Human Rights Watch has denounced the new repressive campaign launched by Algerian authorities targeting sub-Saharan Africans, including women and children, expelling many of them to Niger.
The Algerian authorities have deprived those arrested of their right to challenge their detention and possible deportation, said HRW.
As in earlier waves in October 2017 and December 2016, security forces rounded people up on the streets or at construction sites, where many work. Most, if not all, were taken to a facility in Zeralda, a suburb of the capital, where they spent one to three days in crowded halls with no mattresses and little to eat, people who were arrested told Human Rights Watch.
Security forces then bused the migrants 1,900 kilometers south to a camp in Tamanrasset. In the previous waves, they took some of the migrants by trucks to Guezzam, a town near the border, then over the border into Niger.
“Algeria is rounding up and deporting migrants in a degrading way and depriving them of the right to have their cases reviewed on an individual basis,” said Sarah Leah Whitson, Middle East and North Africa director at Human Rights Watch.

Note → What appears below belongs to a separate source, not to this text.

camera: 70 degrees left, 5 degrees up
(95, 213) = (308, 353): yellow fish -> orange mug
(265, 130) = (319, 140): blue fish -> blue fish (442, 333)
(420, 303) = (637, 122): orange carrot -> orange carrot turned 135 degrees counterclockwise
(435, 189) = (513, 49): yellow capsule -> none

A local activist who asked not to be named said that round-ups of hundreds of migrants occurred on January 24 and on February 10. The overall number of those expelled in 2018 is not known.

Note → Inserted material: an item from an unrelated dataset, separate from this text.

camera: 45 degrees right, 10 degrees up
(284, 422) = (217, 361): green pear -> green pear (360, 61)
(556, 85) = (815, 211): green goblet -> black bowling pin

The International Rescue Committee (IRC), which operates an assistance program for migrants in Agadez, Niger, estimated the total at 3,000 since the beginning of 2018, with 500 since February 10, mostly from Niger, and small numbers from Nigeria, Cameroon, Mali, and Guinea.
Trusted sources in Algiers told Human Rights Watch that those detained in January and February included 20 refugees and asylum seekers, among them two minors. Authorities released some after ascertaining their status, while others escaped during their transfer to Tamanrasset. The whereabouts of at least two is unknown.
Human Rights Watch which interviewed several persons among those who were held in Tamanrasset, said they described the conditions in the camp in Tamanrasset as “inhumane, dirty, and overcrowded, with detainees going an entire day without food”.
They said that the detainees included Nigeriens, Malians, Cameroonians and Ivorians, and that there were women and children among them.
According to HRW, Algeria should give each African migrant an effective opportunity to challenge their removal and to consider their individual circumstances. It should not subject migrants to arbitrary detention, or any form of inhuman and degrading treatment.
As a party to the 1951 Refugee Convention and the 1987 Convention against Torture and Other Cruel, Inhuman or Degrading Treatment or Punishment, Algeria is barred from forcibly removing any refugee or asylum seeker to a place where they would face a threat of being persecuted, risk being tortured, or subjected to inhuman and degrading treatment, the human rights watchdog stated.